Maria-Hilf-Kirche in AmbergSpätestens um das Fest Mariä Heimsuchung am 2. Juli ist es mit der Beschaulichkeit hoch über der Stadt Amberg vorbei. Tausende von Pilger strömen dann auf den Berg. Die zehn Amberger Traditionsbrauereien sind dabei genauso vertreten wie unterschiedlichste Gaumenfreuden. Während der Bergfestzeit ist der Vorplatz der Kirche, der durch eine monumentale dreiseitige Treppenanlage und einem Freialtar geprägt ist, Hauptschauplatz des Wallfahrtsgeschehens.

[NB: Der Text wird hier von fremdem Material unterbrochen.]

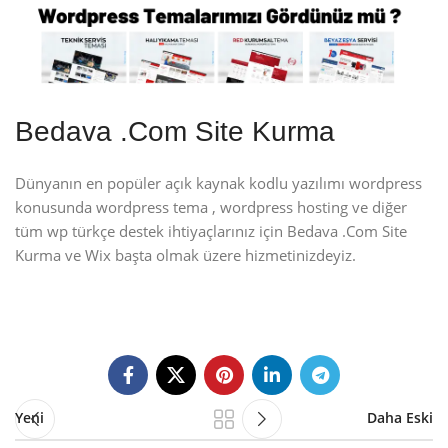
Bedava .Com Site Kurma
Dünyanın en popüler açık kaynak kodlu yazılımı wordpress
konusunda wordpress tema , wordpress hosting ve diğer
tüm wp türkçe destek ihtiyaçlarınız için Bedava .Com Site
Kurma ve Wix başta olmak üzere hizmetinizdeyiz.
Yeni
Daha Eski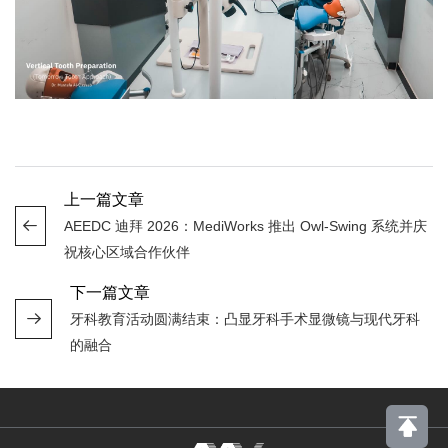
上一篇文章
AEEDC 迪拜 2026：MediWorks 推出 Owl-Swing 系统并庆
祝核心区域合作伙伴
下一篇文章
牙科教育活动圆满结束：凸显牙科手术显微镜与现代牙科
的融合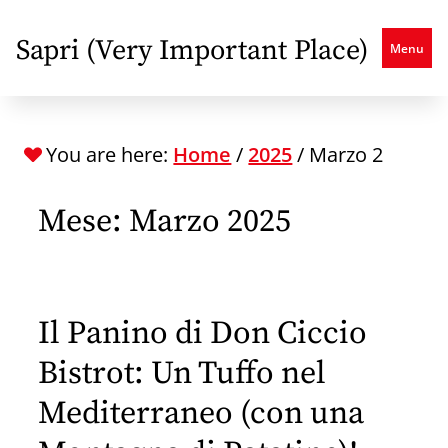
Skip
to
Sapri (Very Important Place)
Menu
main
content
You are here:
Home
/
2025
/
Marzo
2
Mese:
Marzo 2025
Il Panino di Don Ciccio
Bistrot: Un Tuffo nel
Mediterraneo (con una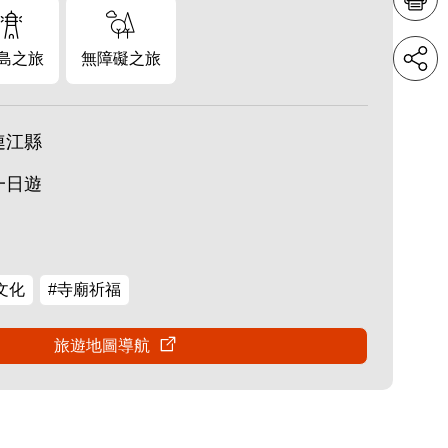
島之旅
無障礙之旅
連江縣
一日遊
文化
#寺廟祈福
旅遊地圖導航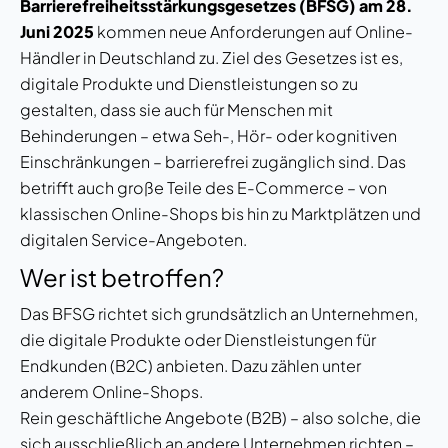
Barrierefreiheitsstärkungsgesetzes (BFSG) am 28.
Juni 2025
kommen neue Anforderungen auf Online-
Händler in Deutschland zu. Ziel des Gesetzes ist es,
digitale Produkte und Dienstleistungen so zu
gestalten, dass sie auch für Menschen mit
Behinderungen – etwa Seh-, Hör- oder kognitiven
Einschränkungen – barrierefrei zugänglich sind. Das
betrifft auch große Teile des E-Commerce – von
klassischen Online-Shops bis hin zu Marktplätzen und
digitalen Service-Angeboten.
Wer ist betroffen?
Das BFSG richtet sich grundsätzlich an Unternehmen,
die digitale Produkte oder Dienstleistungen für
Endkunden (B2C) anbieten. Dazu zählen unter
anderem Online-Shops.
Rein geschäftliche Angebote (B2B) – also solche, die
sich ausschließlich an andere Unternehmen richten –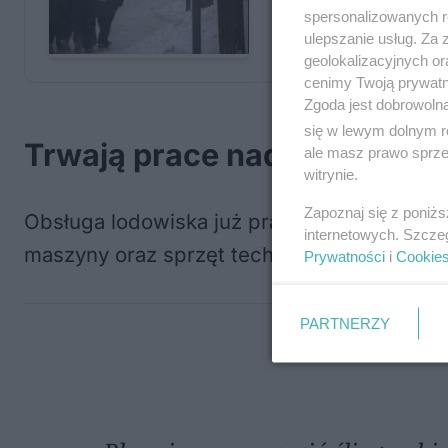
spersonalizowanych re
ulepszanie usług. Za
geolokalizacyjnych or
cenimy Twoją prywatno
Zgoda jest dobrowoln
się w lewym dolnym r
Trwają prace nad przywrócen
ale masz prawo sprzec
witrynie.
Zapoznaj się z poniż
Obsługa lodowiska już pracuje nad usunięci
internetowych. Szcze
maszyny oraz sprzęt techniczny, jednak ws
Prywatności
i
Cookie
PARTNERZY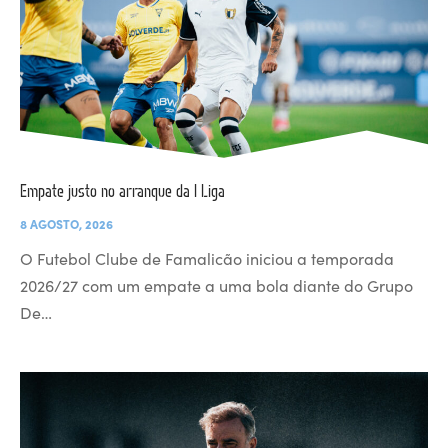
Empate justo no arranque da I Liga
8 AGOSTO, 2026
O Futebol Clube de Famalicão iniciou a temporada
2026/27 com um empate a uma bola diante do Grupo
De…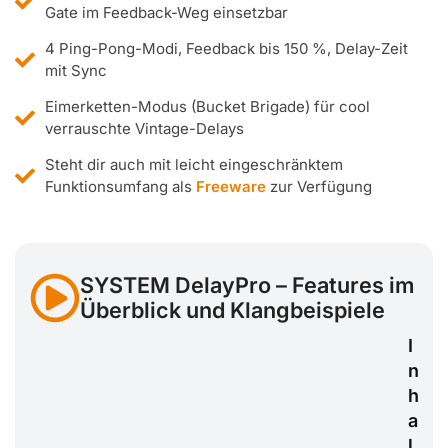
Gate im Feedback-Weg einsetzbar
4 Ping-Pong-Modi, Feedback bis 150 %, Delay-Zeit
mit Sync
Eimerketten-Modus (Bucket Brigade) für cool
verrauschte Vintage-Delays
Steht dir auch mit leicht eingeschränktem
Funktionsumfang als
Freeware
zur Verfügung
SYSTEM DelayPro – Features im
Überblick und Klangbeispiele
I
n
h
a
l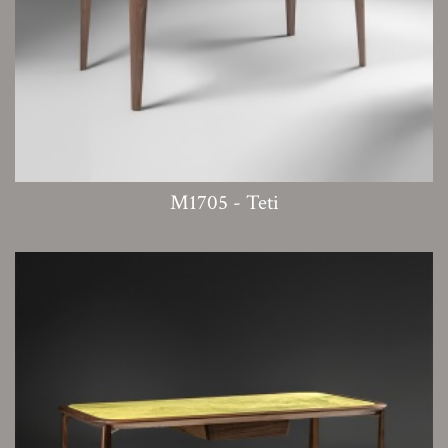
M1705 - Teti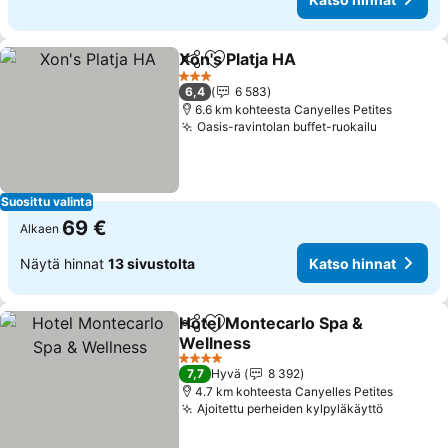
Xon's Platja HA
Jaa
Lisää suosikkeihin
3 Tähtiluokitus
6,4
6 583
6.6 km kohteesta Canyelles Petites
Oasis-ravintolan buffet-ruokailu
Suosittu valinta
69 €
Alkaen
Näytä hinnat
13 sivustolta
Katso hinnat
Hotel Montecarlo Spa &
Jaa
Lisää suosikkeihin
Wellness
4 Tähtiluokitus
7,7
Hyvä
8 392
4.7 km kohteesta Canyelles Petites
Ajoitettu perheiden kylpyläkäyttö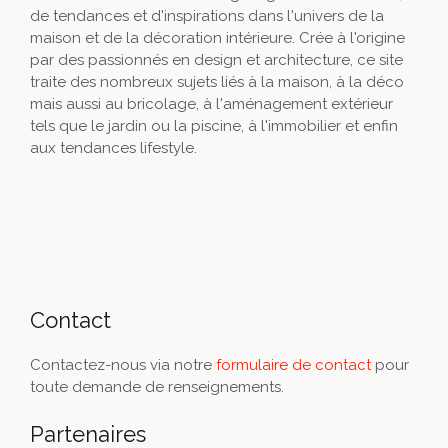
de tendances et d'inspirations dans l'univers de la
maison et de la décoration intérieure. Crée à l'origine
par des passionnés en design et architecture, ce site
traite des nombreux sujets liés à la maison, à la déco
mais aussi au bricolage, à l'aménagement extérieur
tels que le jardin ou la piscine, à l'immobilier et enfin
aux tendances lifestyle.
Contact
Contactez-nous via notre
formulaire de contact
pour
toute demande de renseignements.
Partenaires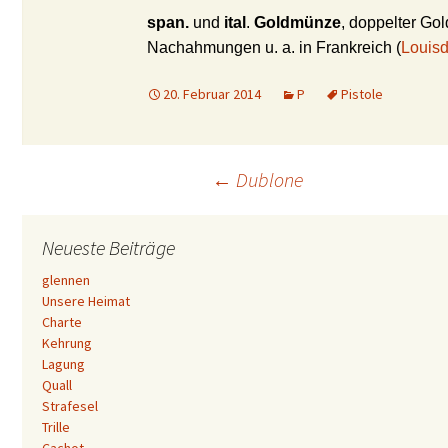
span.
und
ital
.
Goldmünze
, doppelter Go
Nachahmungen u. a. in Frankreich
(
Louisd
20. Februar 2014
P
Pistole
Beitrags-
←
Dublone
Navigation
Neueste Beiträge
glennen
Unsere Heimat
Charte
Kehrung
Lagung
Quall
Strafesel
Trille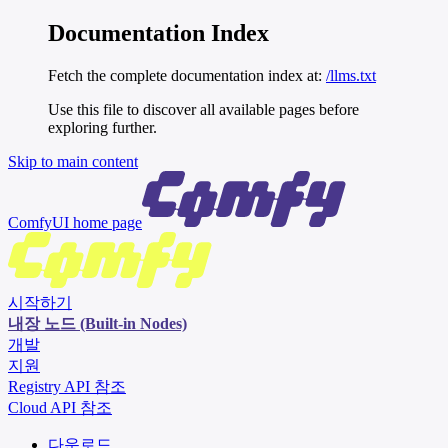
Documentation Index
Fetch the complete documentation index at:
/llms.txt
Use this file to discover all available pages before
exploring further.
Skip to main content
ComfyUI
home page
시작하기
내장 노드 (Built-in Nodes)
개발
지원
Registry API 참조
Cloud API 참조
다운로드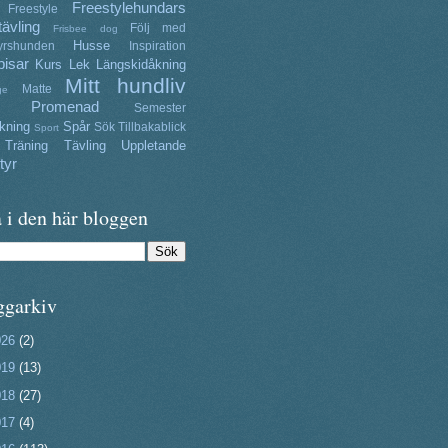
Freestylehundars
Freestyle
tävling
Följ med
Frisbee dog
Husse
yrshunden
Inspiration
isar
Kurs
Lek
Längskidåkning
Mitt hundliv
Matte
ge
Promenad
Semester
kning
Spår
Sök
Tillbakablick
Sport
Träning
Tävling
Uppletande
tyr
 i den här bloggen
ggarkiv
026
(2)
019
(13)
018
(27)
017
(4)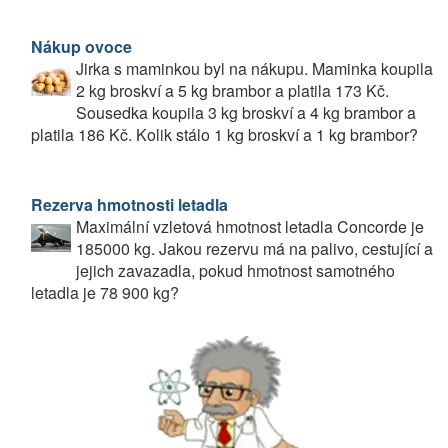
Nákup ovoce
Jirka s maminkou byl na nákupu. Maminka koupila
2 kg broskví a 5 kg brambor a platila 173 Kč.
Sousedka koupila 3 kg broskví a 4 kg brambor a
platila 186 Kč. Kolik stálo 1 kg broskví a 1 kg brambor?
Rezerva hmotnosti letadla
Maximální vzletová hmotnost letadla Concorde je
185000 kg. Jakou rezervu má na palivo, cestující a
jejich zavazadla, pokud hmotnost samotného
letadla je 78 900 kg?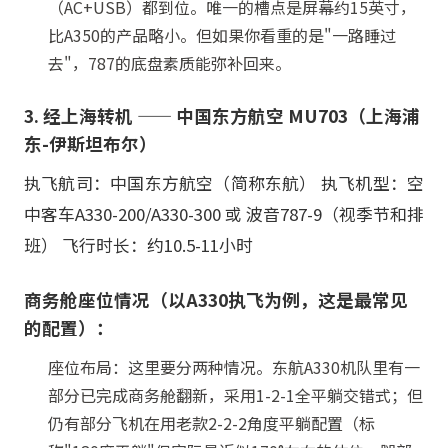
（AC+USB）都到位。唯一的槽点是屏幕约15英寸，
比A350的产品略小。但如果你看重的是"一路睡过
去"，787的底盘素质能弥补回来。
3. 经上海转机 —— 中国东方航空 MU703（上海浦
东-伊斯坦布尔）
执飞航司：中国东方航空（简称东航） 执飞机型：空
中客车A330-200/A330-300 或 波音787-9（视季节和排
班） 飞行时长：约10.5-11小时
商务舱座位情况（以A330执飞为例，这是最常见
的配置）：
座位布局：这里要分两种情况。东航A330机队里有一
部分已完成商务舱翻新，采用1-2-1全平躺交错式；但
仍有部分飞机在用老款2-2-2角度平躺配置（标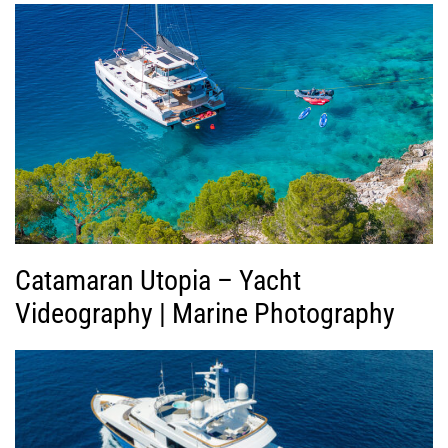
γ
ή
ς
Β
ί
ν
τ
ε
ο
Catamaran Utopia – Yacht
Videography | Marine Photography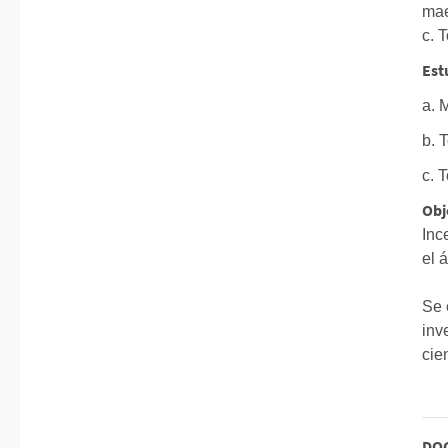
mae
c. 
Est
a. 
b. 
c. 
Obj
Inc
el 
Se 
inv
cie
DOC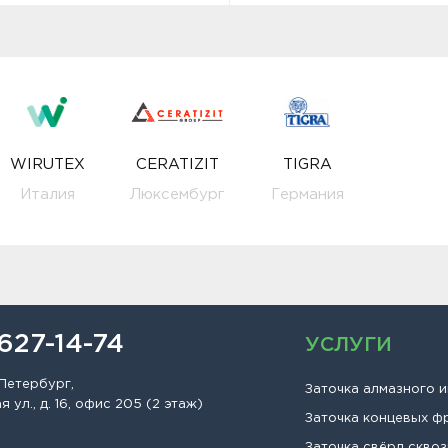
WIRUTEX
CERATIZIT
TIGRA
Италия
Люксембург
Германия
 627-14-74
УСЛУГИ
Петербург,
Заточка алмазного 
 ул., д. 16, офис 205 (2 этаж)
Заточка концевых ф
Заточка свёрл сквоз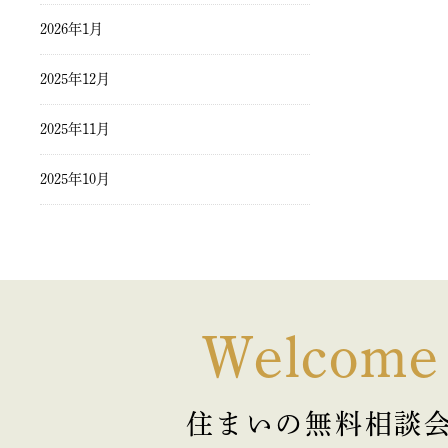
2026年1月
2025年12月
2025年11月
2025年10月
2025年9月
2025年8月
2025年7月
Welcome
2025年6月
住まいの無料相談
2025年5月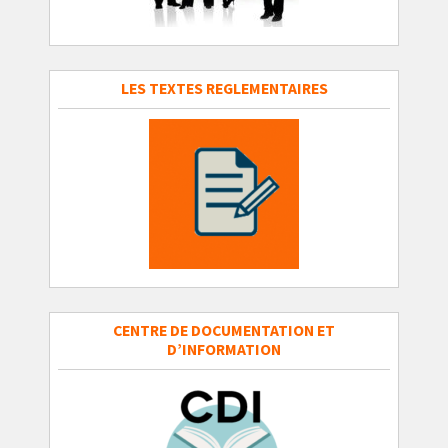
LES TEXTES REGLEMENTAIRES
CENTRE DE DOCUMENTATION ET
D’INFORMATION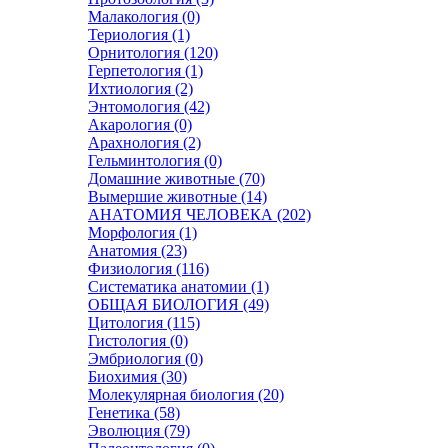
Малакология (0)
Териология (1)
Орнитология (120)
Герпетология (1)
Ихтиология (2)
Энтомология (42)
Акарология (0)
Арахнология (2)
Гельминтология (0)
Домашние животные (70)
Вымершие животные (14)
АНАТОМИЯ ЧЕЛОВЕКА (202)
Морфология (1)
Анатомия (23)
Физиология (116)
Систематика анатомии (1)
ОБЩАЯ БИОЛОГИЯ (49)
Цитология (115)
Гистология (0)
Эмбриология (0)
Биохимия (30)
Молекулярная биология (20)
Генетика (58)
Эволюция (79)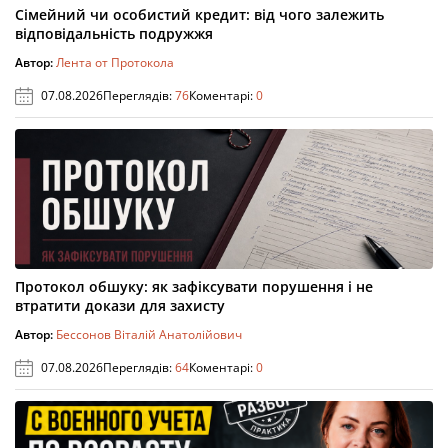
Сімейний чи особистий кредит: від чого залежить
відповідальність подружжя
Автор:
Лента от Протокола
07.08.2026
Переглядів:
76
Коментарі:
0
Протокол обшуку: як зафіксувати порушення і не
втратити докази для захисту
Автор:
Бессонов Віталій Анатолійович
07.08.2026
Переглядів:
64
Коментарі:
0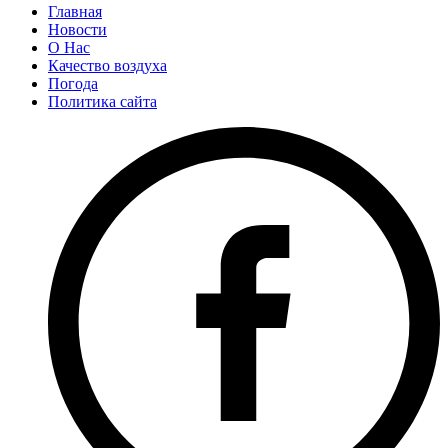
Главная
Новости
О Нас
Качество воздуха
Погода
Политика сайта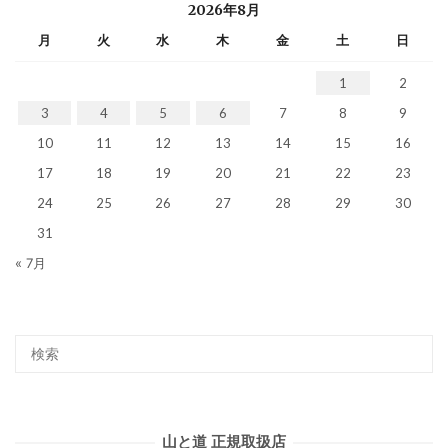
2026年8月
月
火
水
木
金
土
日
1
2
3
4
5
6
7
8
9
10
11
12
13
14
15
16
17
18
19
20
21
22
23
24
25
26
27
28
29
30
31
« 7月
山と道 正規取扱店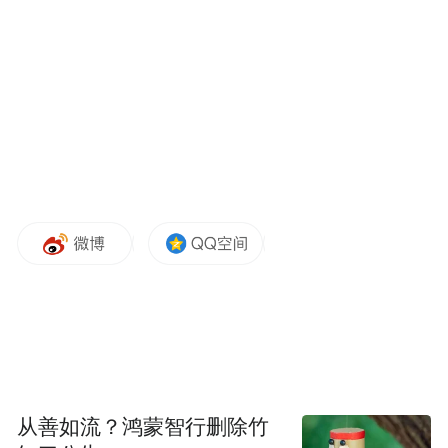
了，我现在27岁了，我想和你聊聊天。发言
是在微博上，发情是在微信上，微信是一对
一的，我们要把自己变成一条鱼，不是在岸
上看这条鱼，你就是一条鱼，所以我现在就
是老黄瓜刷绿漆，你问我多大？我就是40岁
的90后。
OK，我今天讲几个关键点，一个是你要知道
概念，形成思想。第二是框架，然后会形成
逻辑。第三是问题，是，这个世界其实很大
层面上快乐是因为你没有什么问题，猪最快
乐，痛苦是因为你找不到答案，也许没有什
从善如流？鸿蒙智行删除竹
么标准答案，在这个时代你只能自己找寻适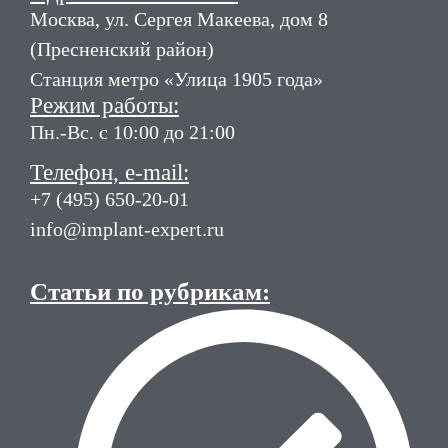
Москва, ул. Сергея Макеева, дом 8
(Пресненский район)
Станция метро «Улица 1905 года»
Режим работы:
Пн.-Вс. с 10:00 до 21:00
Телефон, e-mail:
+7 (495) 650-20-01
info@implant-expert.ru
Статьи по рубрикам: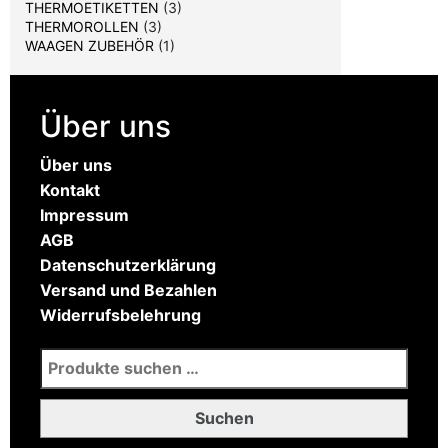
THERMOETIKETTEN
(3)
THERMOROLLEN
(3)
WAAGEN ZUBEHÖR
(1)
Über uns
Über uns
Kontakt
Impressum
AGB
Datenschutzerklärung
Versand und Bezahlen
Widerrufsbelehrung
Suchen nach:
Suchen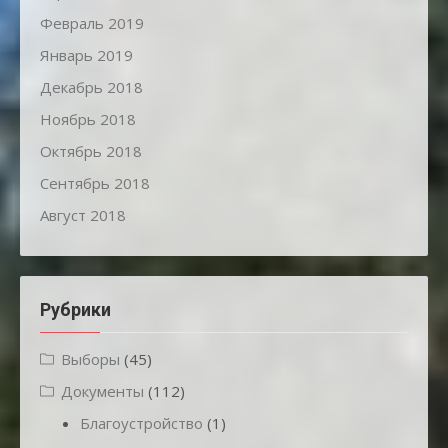
Февраль 2019
Январь 2019
Декабрь 2018
Ноябрь 2018
Октябрь 2018
Сентябрь 2018
Август 2018
Рубрики
Выборы
(45)
Документы
(112)
Благоустройство
(1)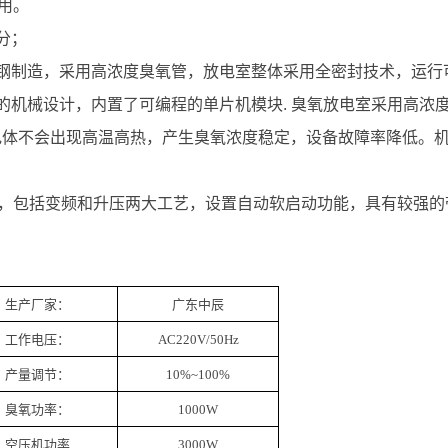
使用。
分；
钢制造，采用高浓度臭氧管，放电室整体采用全密封技术，运行
的机械设计，内置了可编程的单片机模块
. 臭氧放电室采用高
电体不会出现高温高热，产生臭氧浓度稳定，设备故障率降低。
术，包括变频和升压两大工艺，设置自动软启动功能，具有较强
生产厂家：
广东中辰
工作电压：
AC220V/50Hz
产量调节：
10%~100%
臭氧功率：
1000W
空压机功率
3000W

Den Trubel hinter sich lassend, kann der Pilger dann in der Kirche vor dem Gnadenbild der Gottesmutter seine Anliegen vorbringen, eine fromme Bitte "Maria hilf!" auf den Lippen.
 
 
Der Ursprung der Wallfahrt auf den Maria-Hilf-Berg, die zu einer der größten in ganz Bayern zählt, war eine verheerende Pestepidemie in Amberg während des Dreißigjährigen Krieges. Auf Rat von Pater Caspar Hell SJ, der Rektor des Amberger Jesuiten-Gymnasiums war, gelobten die Bürger der Gottesmutter bei einem Ende der tödlichen Seuche eine Kapelle zu stiften. Die Fassade der Wallfahrtskirche Mariahilf, die von 1696 bis 1702 erbaut wurde, der Turm folgte erst 1726.
 
Seit vielen Jahrzehnten ist es Tradition, dass die Hohenfelser Gläubigen zum Maria-Hilf-Berg pilgern. 2017 war die Fußwallfahrt nach Amberg mangels Interesse ausgefallen. Auf Anregung des Pfarrgemeinderats soll die Wallfahrt als Buswallfahrt stattfinden, damit die uralte Hohenfelser Tradition erhalten bleibt. So konnten auch ältere Pfarrangehörige mitfahren. Pfarrer Paul Gnalian feierte mit den Gläubigen aus Hohenfels in der barocken Wallfahrtskirchee Maria Hilf den festlichen Wallfahrtsgottesdienst. Anschließend gab es das obligatorische Gruppenbild.